Wang Bing nous plonge pendant 3h30 passionnantes et éprouvantes dans le quotidien de la confection textile en Chine qui confine à l’esclavagisme
Passé maître dans l’art du documentaire au long cours, le cinéaste chinois Wang Bing fait cette année son entrée dans la compétition cannoise lui qui, en dépit d’œuvres aussi majeures qu’A la folie ou Les Trois sœurs du Yunnan, n’a étonnamment jamais été primé dans aucun des trois festivals majeurs (Cannes, Venise, Berlin). Cette fois- ci, il a choisi d’explorer le quotidien de Zhili, la cité entièrement dédiée à la confection textile, située à 150 kilomètres de Shanghai, où des jeunes garçons et filles viennent travailler jour et nuit sans relâche dans le but de s’acheter une maison, de monter leur propre atelier ou simplement d’avoir l’argent nécessaire pour fonder une famille.

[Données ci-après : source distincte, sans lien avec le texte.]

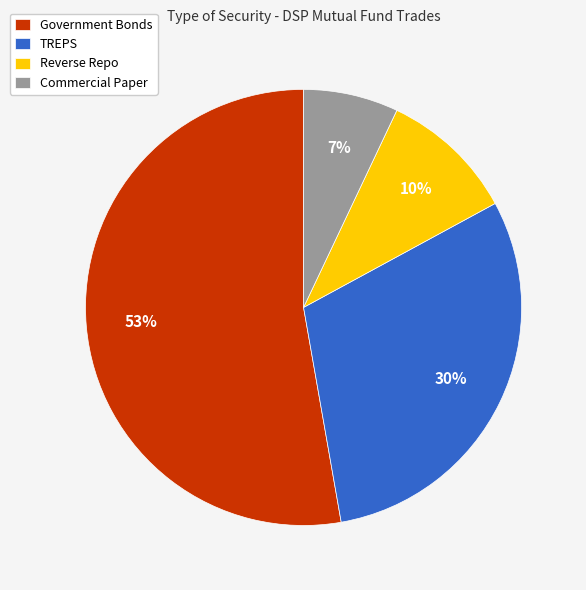

Does TREPS account for over 50% of the chart?

No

Un lieu qu’il avait découvert à l’occasion du tournage de son documentaire Argent amer, au cœur des années 2010. Et un matériau si riche qu’il va faire l’objet d’un triptyque dont Jeunesse constitue donc le premier volet.

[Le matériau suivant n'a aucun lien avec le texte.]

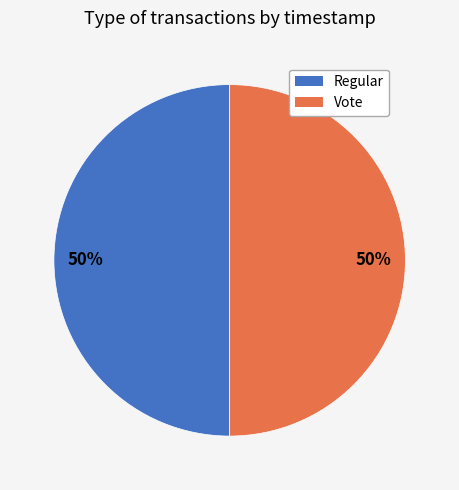

To the nearest percent, what is the average slice percentage?

50%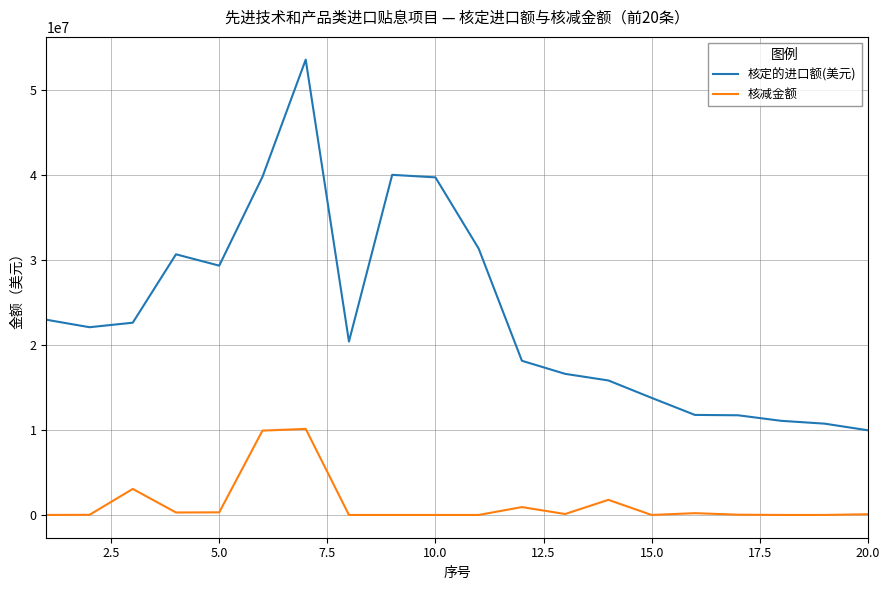

In 核定的进口额(美元), how many points are lower than both neighbors (excluding endpoints)?

3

Le résultat se révèle, comme à son habitude, impressionnant. Sans artifice (absence de voix- off…), Wang Bing décortique, par le regard qu’il porte sur le lieu et ceux qui y travaillent en attente d’une vie meilleure, les mécanismes implacables de l’exploitation d’une main d’œuvre en surnombre voyant chacune de ses revendications balayées par des patrons qui peuvent remplacer l’éventuel récalcitrant en un claquement de doigts. Mais la belle idée du film est de faire dialoguer cette violence des échanges façon esclavagisme des temps modernes avec l’énergie, la joie de survivre, les petites et grandes histoires d’amour de ces jeunes à peine sortis de l’adolescence. Il y a là un contraste qui bouscule l’aspect dickensien de l’œuvre, rend le film respirable et lui permet d’aller au- delà du simple constat en montrant un possible purgatoire voire un paradis dans les yeux de ceux qui vivent l’enfer
Mais par sa radicalité (le parti pris par exemple de ne donner des éléments essentiels à la meilleure compréhension du propos qu’à la toute fin du film, par exemple), Jeunesse peut aussi se révéler parfois écrasant y compris dans sa gestion de la durée où faute d’une connaissance précise du sujet antérieure à sa vision, une fois passées les deux premières heures, la dernière ligne droite paraît tout à la fois tirer en longueurs comme pouvoir durer 4 heures de plus. Un bémol qui n’empêche évidemment pas d’en faire un candidat sérieux au palmarès. De là à en faire le troisième documentaire Palmé d’Or après Le Monde du silence du Commandant Cousteau et Louis Malle en 1956 et Fahrenheit 9/11 de Michael Moore en 2004 ?
Jeunesse (Le Printemps). De Wang Bing. Durée : 3h32.